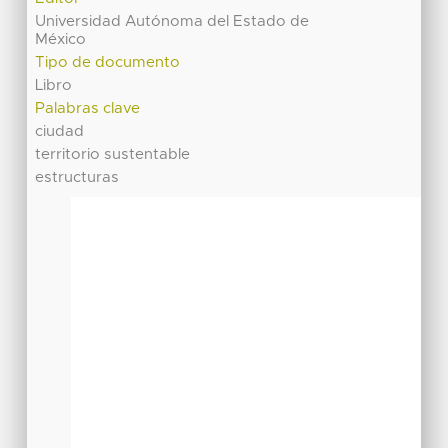
Universidad Autónoma del Estado de
México
Tipo de documento
Libro
Palabras clave
ciudad
territorio sustentable
estructuras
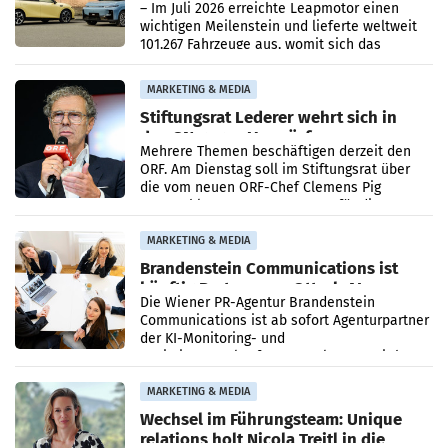
überschreitet die 100.000er-Marke
– Im Juli 2026 erreichte Leapmotor einen
wichtigen Meilenstein und lieferte weltweit
101.267 Fahrzeuge aus, womit sich das
Ergebnis gegenüber Juli 2025 mehr als
verdoppelte (+102
MARKETING & MEDIA
Stiftungsrat Lederer wehrt sich in
den SN gegen Vorwürfe
Mehrere Themen beschäftigen derzeit den
ORF. Am Dienstag soll im Stiftungsrat über
die vom neuen ORF-Chef Clemens Pig
vorgeschlagenen Besetzungen für die
Direktionen abgestimmt werden.
MARKETING & MEDIA
Brandenstein Communications ist
künftig Partner von OtterlyAI
Die Wiener PR-Agentur Brandenstein
Communications ist ab sofort Agenturpartner
der KI-Monitoring- und
Optimierungsplattform OtterlyAI. Damit baut
die Agentur ihr Leistungsportfolio
MARKETING & MEDIA
Wechsel im Führungsteam: Unique
relations holt Nicola Treitl in die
........
Work instructions. The line containing "die Agentur ihr Leistungsportfolio" and every line after it, through the last one above, should be written out word for word.

Answer to the problem.
die Agentur ihr Leistungsportfolio
MARKETING & MEDIA
Wechsel im Führungsteam: Unique
relations holt Nicola Treitl in die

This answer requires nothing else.